CARRIS já adotou medidas de proteção contra o Covid-19. O que esperam os SMTUC?


Exige-se a adoção de medidas urgentes e eficazes para defesa dos motoristas e dos utentes dos SMTUC!


Os SMTUC transportam milhares de pessoas todos os dias pelo que o risco de contágio é enorme e evidente, agora que a cadeia epidemiológica da doença escapou ao controlo devido a múltiplos erros, alguns do governo do país, que a seu tempo serão debatidos.

Os motoristas dos transportes públicos não têm escolha e têm de assegurar o serviço, pelo que diariamente ficam expostos ao risco. Esperam com grande ansiedade pela adoção de medidas especificas.


As medidas tomadas, como a desinfeção diária dos autocarros, que integram o plano de contingência dos SMTUC (http://www.smtuc.pt/novidades/alteracao-de-horarios-e-plano-de-contingencia-covid-19/), são manifestamente insuficientes para travar a propagação da doença e defender os trabalhadores municipais. A desinfecção diária dos autocarros com um aspersor manual é essencial. Porém, a limpeza diária, ainda que necessária, é insuficiente, depois de passarem centenas de pessoas, potenciais transmissoras, dentro de cada autocarro. Os doseadores de desinfetante são, por vezes, defeituosos e ficam rapidamente vazios.


A CARRIS, em Lisboa, reforçou as medidas de proteção e defesa dos seus motoristas. Para além do reforço do protocolo de limpeza, distribuiu kits individuais (lenços de papel, máscaras e toalhetes, etc.), suspendeu a venda de bilhetes a bordo por tempo indeterminado, limitou a entrada de passageiros exclusivamente à porta traseira do autocarro (com regras cívicas para sair e entrar), passando a validação da viagem a ser facultativa, e colocou uma barreira que impede o acesso aos motoristas. Os autocarros param obrigatoriamente em todas as paragens, independentemente de existirem passageiros que pretendam sair, ou entrar, dispensando assim os utilizadores de acionarem o botão de paragem.

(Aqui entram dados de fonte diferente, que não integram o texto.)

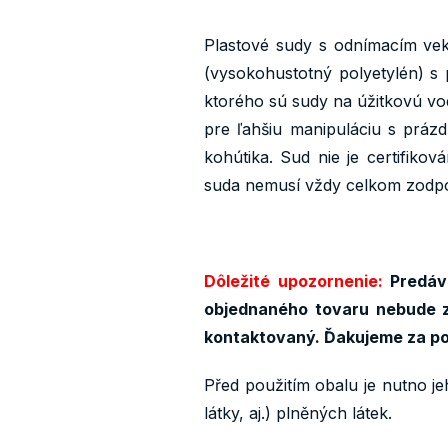
Plastové sudy s odnímacím v
(vysokohustotný polyetylén) s 
ktorého sú sudy na úžitkovú v
pre ľahšiu manipuláciu s práz
kohútika. Sud nie je certifik
suda nemusí vždy celkom zodpo
Dôležité upozornenie:
Predáva
objednaného tovaru nebude z
kontaktovaný. Ďakujeme za p
Před použitím obalu je nutno je
látky, aj.) plněných látek.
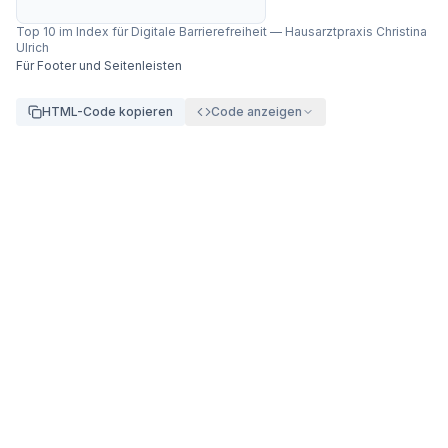
Top 10 im Index für Digitale Barrierefreiheit
—
Hausarztpraxis Christina
Ulrich
Für Footer und Seitenleisten
HTML-Code kopieren
Code anzeigen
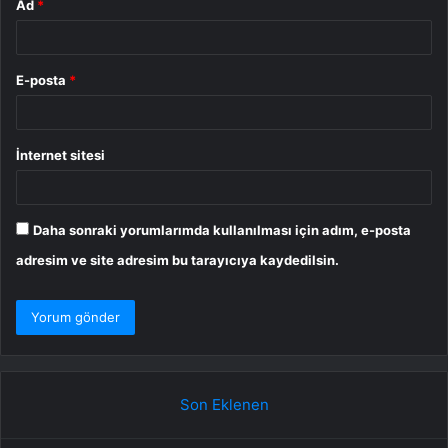
Ad
*
E-posta
*
İnternet sitesi
Daha sonraki yorumlarımda kullanılması için adım, e-posta
adresim ve site adresim bu tarayıcıya kaydedilsin.
Son Eklenen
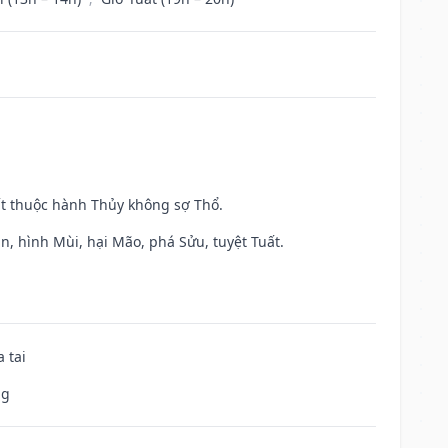
ất thuộc hành Thủy không sợ Thổ.
n, hình Mùi, hại Mão, phá Sửu, tuyệt Tuất.
 tai
ng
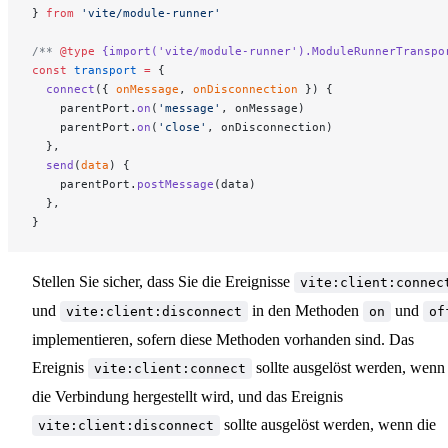
} 
from
 'vite/module-runner'
/** 
@type
 {import('vite/module-runner').ModuleRunnerTranspo
const
 transport
 =
 {
  connect
({ 
onMessage
, 
onDisconnection
 }) {
    parentPort.
on
(
'message'
, onMessage)
    parentPort.
on
(
'close'
, onDisconnection)
  },
  send
(
data
) {
    parentPort.
postMessage
(data)
  },
}
Stellen Sie sicher, dass Sie die Ereignisse
vite:client:connec
und
in den Methoden
und
vite:client:disconnect
on
of
implementieren, sofern diese Methoden vorhanden sind. Das
Ereignis
sollte ausgelöst werden, wenn
vite:client:connect
die Verbindung hergestellt wird, und das Ereignis
sollte ausgelöst werden, wenn die
vite:client:disconnect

Importa fazer em Coimbra o que se faz já em Lisboa. Em caso de suspeita do autocarro transportar um passageiro com sintomas de coronavírus, o motorista deverá regressar de imediato à base para ser imediata e devidamente desinfectado. Todos os motoristas, antes de entrarem nas instalações, deverão ser sujeitos ao controlo da temperatura corporal.

Nesta fase importa manter a tranquilidade e transmitir confiança às pessoas que têm de utilizar o sistema de transportes coletivos, o que apenas se consegue com medidas eficazes e seguras. Mas é também a altura de defender aqueles que, por missão, asseguram o normal funcionamento da cidade e da vida coletiva. Exige-se a adoção de medidas urgentes e eficazes.